On the same night that Larry King signed off after 25 years on CNN, Olbermann delivered a passive-aggressive, self-aggrandizing farewell to King, “a friend and supporter.” It reminded me of when the news broke back in July that King would be stepping down. Here’s’ what Olbermann said at the time: “Larry King announcing tonight he will leave his nightly show this fall. Larry King is a lovely and generous man, who repeatedly tried to convince his bosses to hire me to precede him at CNN, as long ago as the spring of 2001. I will always be in his debt. Larry King, great broadcaster, hello.“ Ha!
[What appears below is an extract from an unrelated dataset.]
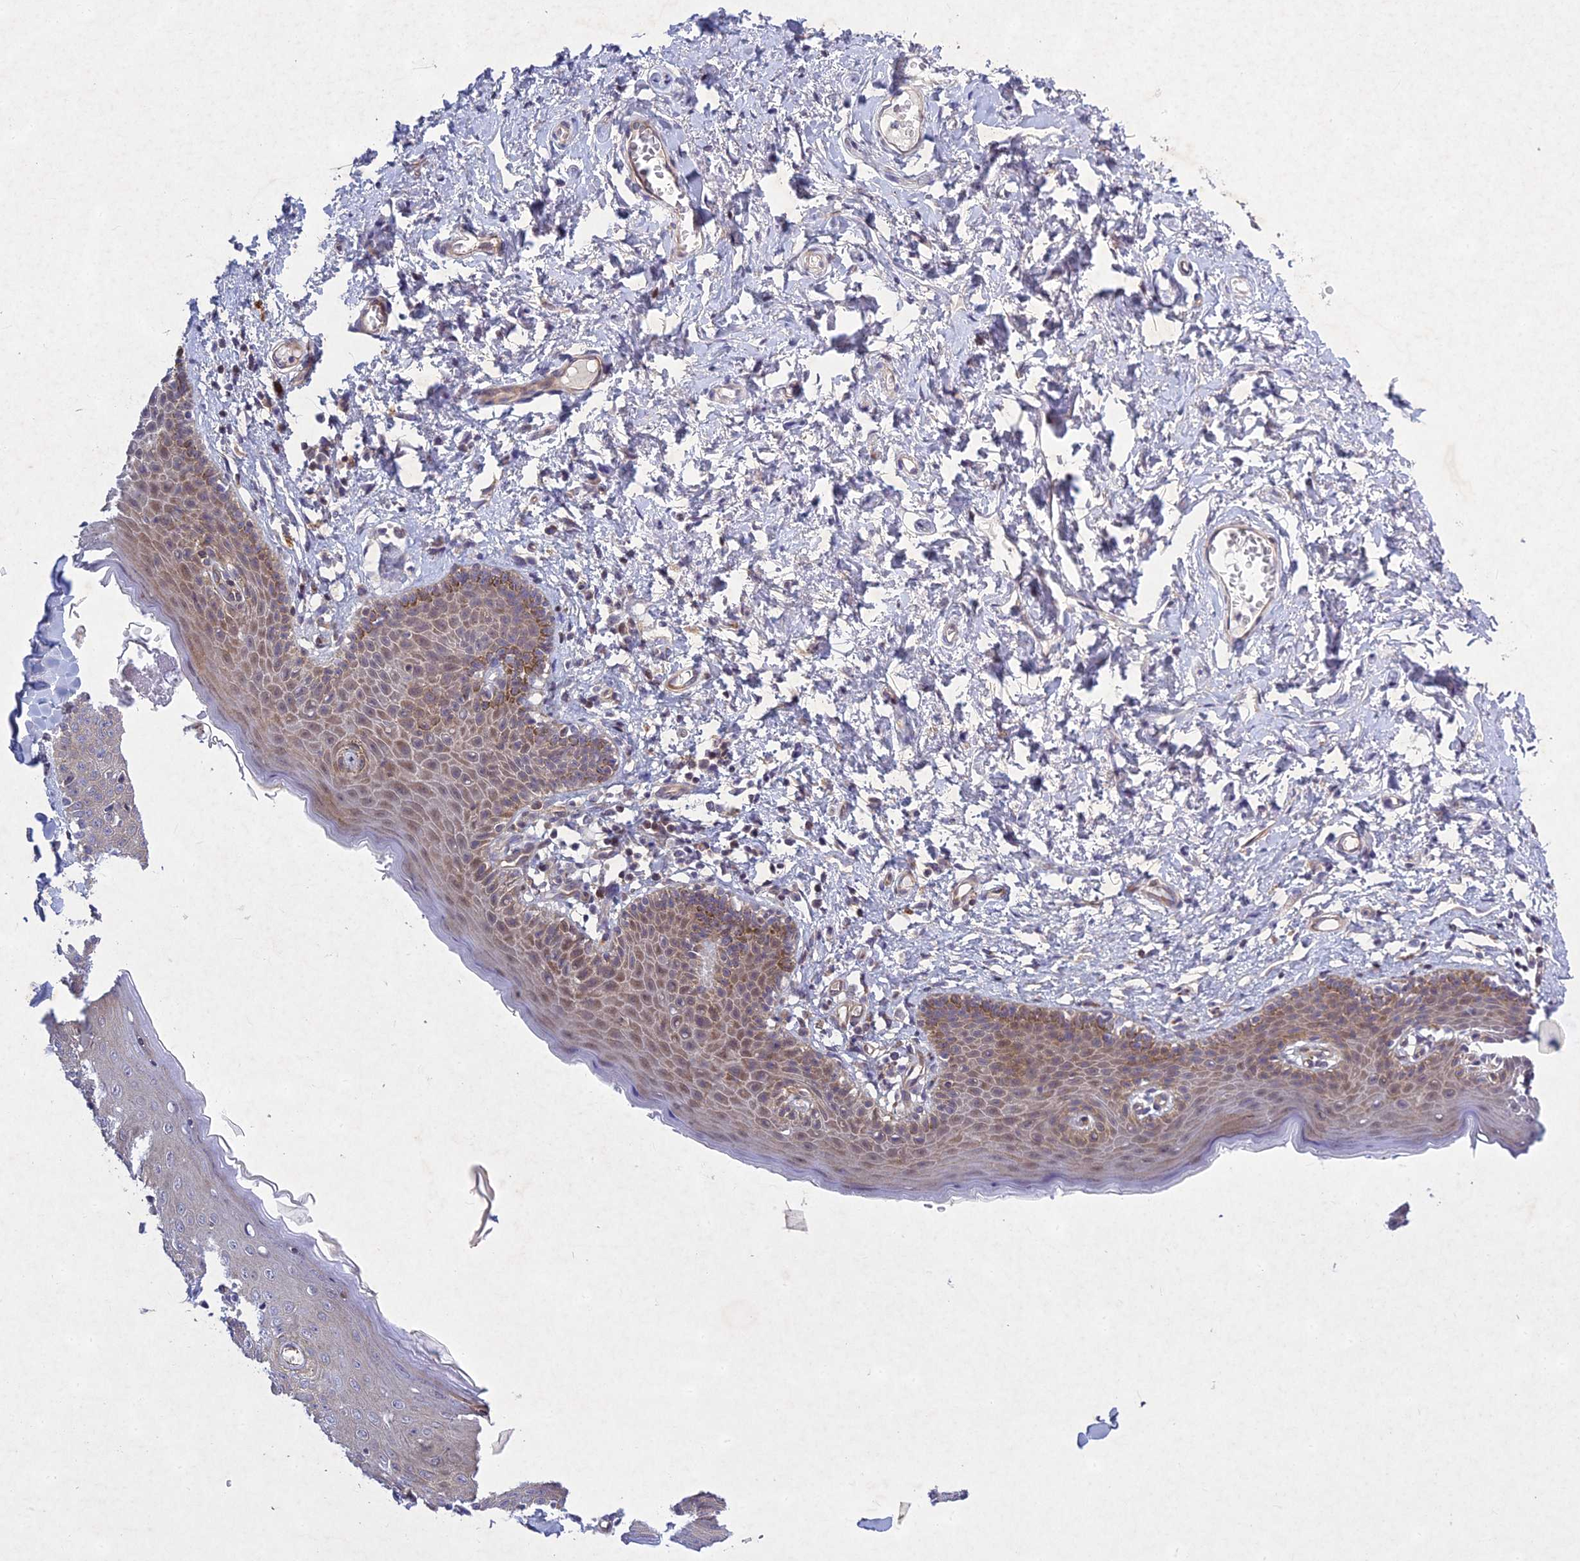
{"staining": {"intensity": "weak", "quantity": ">75%", "location": "cytoplasmic/membranous"}, "tissue": "skin", "cell_type": "Epidermal cells", "image_type": "normal", "snomed": [{"axis": "morphology", "description": "Normal tissue, NOS"}, {"axis": "topography", "description": "Vulva"}], "caption": "DAB immunohistochemical staining of unremarkable human skin demonstrates weak cytoplasmic/membranous protein positivity in about >75% of epidermal cells. Nuclei are stained in blue.", "gene": "PTHLH", "patient": {"sex": "female", "age": 66}}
The man does have a knack for bringing every story back to himself. (In case you missed it, heres how he used Elizabeth Edwards’ death to talk about his old show on ESPN.)

Anyway, he ended histribute” tonight by slamming CNN and King for low ratings. Now that King is leaving, he said, CNN will realize “it wasn’t the host that was the problem of a feature interview show at 9 o’clock. It was the idea of a feature interview at 9 o’clock.” Classy!

The Worst Persons segment featured Lou Dobbs, Rush Limbaugh and Bill O’Reilly. Olbermann read each offending quote in different, bizarre voices, presumably meant to be impressions. Whatever you’re imagining right now, make it weirder. Then the very next segment was an interview with Kevin Spacey about his new film in which he portrays Jack Abramoff, who Olbermann promptly mocked for having a habit of doing impressions. Then he told a story about how Walter Matthau once did a bad impression of Vin Scully for him. At this point I just have to throw my hands up.

I’ll end this column by saying that Keith Olbermann is almost certainly worse at doing impressions that Walter Matthau was. Now if you’ll excuse me, I have to go see if any flowers have been delivered, because that, ladies and gentlemen, is the nicest thing anyone’s said about Keith Olbermann all week.